REQUIREMENTS:
a) Decide whether each statement below agrees with the YARD issue, answering yes or no and quoting the deciding words from it: (i) YARD reports an unhandled exception for this technique; (ii) the commenter wants the behavior removed entirely; (iii) the technique defines new methods in modules.
b) Rewrite the YARD issue starting with "A technique to" and going on through "an unhandled exception.", with "unhandled" swapped for "uncaught".
c) Answer these questions from the YARD issue:
(i) How long ago did doudou comment?
(ii) Which class name appears in YARD's warning?
(iii) Through what does the commenter want a way to locally disable the behavior?

SELECTED EXCERPT:

++++++

YARD interprets monkey-patching through modules as a documentation error

doudou commented 2 years ago

A technique to better scope monkey patches is to define the new method(s) in modules and include/prepend/extend the module in the target class (depending on what one wants to do)

Currently, YARD interprets this as an ordering issue with [warn]: Load Order / Name Resolution Problem on SomeExternalClass: and reports an unhandled exception.

I understand the drive for this behavior, but it would be nice to at least have a way to locally disable it through a comment.

++++++

RECORDED INFORMATION:
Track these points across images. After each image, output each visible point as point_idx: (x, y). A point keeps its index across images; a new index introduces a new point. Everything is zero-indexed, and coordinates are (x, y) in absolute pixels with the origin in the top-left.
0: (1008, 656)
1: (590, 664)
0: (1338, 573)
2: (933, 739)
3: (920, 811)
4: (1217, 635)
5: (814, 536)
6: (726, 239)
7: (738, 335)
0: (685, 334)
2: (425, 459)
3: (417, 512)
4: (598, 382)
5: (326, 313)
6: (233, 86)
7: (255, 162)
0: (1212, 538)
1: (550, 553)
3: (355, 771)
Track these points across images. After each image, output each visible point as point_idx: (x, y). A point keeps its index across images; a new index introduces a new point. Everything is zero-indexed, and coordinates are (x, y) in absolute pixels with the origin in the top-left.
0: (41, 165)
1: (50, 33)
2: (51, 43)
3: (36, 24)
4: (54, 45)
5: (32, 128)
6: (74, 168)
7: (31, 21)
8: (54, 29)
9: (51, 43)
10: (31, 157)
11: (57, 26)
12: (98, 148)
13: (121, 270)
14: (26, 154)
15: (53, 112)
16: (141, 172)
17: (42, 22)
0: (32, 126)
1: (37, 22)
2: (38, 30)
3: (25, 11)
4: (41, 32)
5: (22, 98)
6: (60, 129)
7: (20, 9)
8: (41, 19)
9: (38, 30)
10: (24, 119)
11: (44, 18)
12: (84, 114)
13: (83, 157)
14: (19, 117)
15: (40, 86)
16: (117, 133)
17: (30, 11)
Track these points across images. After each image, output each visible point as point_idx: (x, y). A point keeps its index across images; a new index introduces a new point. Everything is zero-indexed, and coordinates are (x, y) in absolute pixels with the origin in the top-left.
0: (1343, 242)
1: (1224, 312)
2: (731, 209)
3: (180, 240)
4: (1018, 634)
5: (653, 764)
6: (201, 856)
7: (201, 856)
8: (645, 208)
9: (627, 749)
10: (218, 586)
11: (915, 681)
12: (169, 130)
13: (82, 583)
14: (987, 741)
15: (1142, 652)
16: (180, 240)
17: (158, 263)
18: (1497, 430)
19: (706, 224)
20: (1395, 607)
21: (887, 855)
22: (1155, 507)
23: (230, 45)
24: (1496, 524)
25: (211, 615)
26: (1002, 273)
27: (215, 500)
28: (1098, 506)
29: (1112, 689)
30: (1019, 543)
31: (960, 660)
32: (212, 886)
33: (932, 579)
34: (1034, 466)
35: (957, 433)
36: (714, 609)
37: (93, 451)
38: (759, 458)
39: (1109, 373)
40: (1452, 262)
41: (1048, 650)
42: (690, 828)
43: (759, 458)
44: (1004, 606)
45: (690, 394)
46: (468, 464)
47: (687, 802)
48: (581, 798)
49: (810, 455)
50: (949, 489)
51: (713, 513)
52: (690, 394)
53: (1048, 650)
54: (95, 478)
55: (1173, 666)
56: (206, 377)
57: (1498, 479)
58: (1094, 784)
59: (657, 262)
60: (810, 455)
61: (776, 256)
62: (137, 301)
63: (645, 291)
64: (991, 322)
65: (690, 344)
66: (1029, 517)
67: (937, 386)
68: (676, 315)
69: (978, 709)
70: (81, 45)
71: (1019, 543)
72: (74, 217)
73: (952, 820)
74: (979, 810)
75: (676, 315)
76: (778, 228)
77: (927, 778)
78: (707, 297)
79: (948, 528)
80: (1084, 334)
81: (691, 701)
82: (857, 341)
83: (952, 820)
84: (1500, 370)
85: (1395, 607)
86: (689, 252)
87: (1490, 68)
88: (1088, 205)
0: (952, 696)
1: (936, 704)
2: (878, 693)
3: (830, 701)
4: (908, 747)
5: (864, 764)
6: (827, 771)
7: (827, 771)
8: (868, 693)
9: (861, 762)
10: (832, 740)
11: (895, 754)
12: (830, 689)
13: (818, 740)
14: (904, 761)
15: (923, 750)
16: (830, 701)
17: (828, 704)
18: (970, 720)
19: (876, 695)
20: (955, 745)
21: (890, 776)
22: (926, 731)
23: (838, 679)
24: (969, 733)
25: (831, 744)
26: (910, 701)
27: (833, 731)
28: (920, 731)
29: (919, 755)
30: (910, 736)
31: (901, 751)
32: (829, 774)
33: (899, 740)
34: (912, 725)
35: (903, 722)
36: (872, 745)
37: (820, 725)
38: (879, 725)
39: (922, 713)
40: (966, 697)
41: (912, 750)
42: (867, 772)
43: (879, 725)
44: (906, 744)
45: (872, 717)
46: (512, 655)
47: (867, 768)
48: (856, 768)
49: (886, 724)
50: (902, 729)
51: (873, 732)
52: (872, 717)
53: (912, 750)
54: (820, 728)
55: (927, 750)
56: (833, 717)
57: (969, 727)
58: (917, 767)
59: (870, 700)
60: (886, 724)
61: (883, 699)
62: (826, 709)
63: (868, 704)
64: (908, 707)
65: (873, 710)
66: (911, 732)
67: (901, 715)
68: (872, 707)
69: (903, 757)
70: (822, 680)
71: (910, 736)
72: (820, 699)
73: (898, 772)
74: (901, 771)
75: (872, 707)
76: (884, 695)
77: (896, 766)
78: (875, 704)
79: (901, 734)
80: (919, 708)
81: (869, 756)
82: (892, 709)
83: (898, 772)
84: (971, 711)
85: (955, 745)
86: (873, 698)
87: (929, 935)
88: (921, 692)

++++++

EXERCISE RESULTS:
a)
(i) Yes: "reports an unhandled exception"
(ii) No: "it would be nice to at least have a way to locally disable it through a comment"
(iii) Yes: "define the new method(s) in modules"

b)
A technique to better scope monkey patches is to define the new method(s) in modules and include/prepend/extend the module in the target class (depending on what one wants to do)

Currently, YARD interprets this as an ordering issue with [warn]: Load Order / Name Resolution Problem on SomeExternalClass: and reports an uncaught exception.

c)
(i) 2 years ago
(ii) SomeExternalClass
(iii) A comment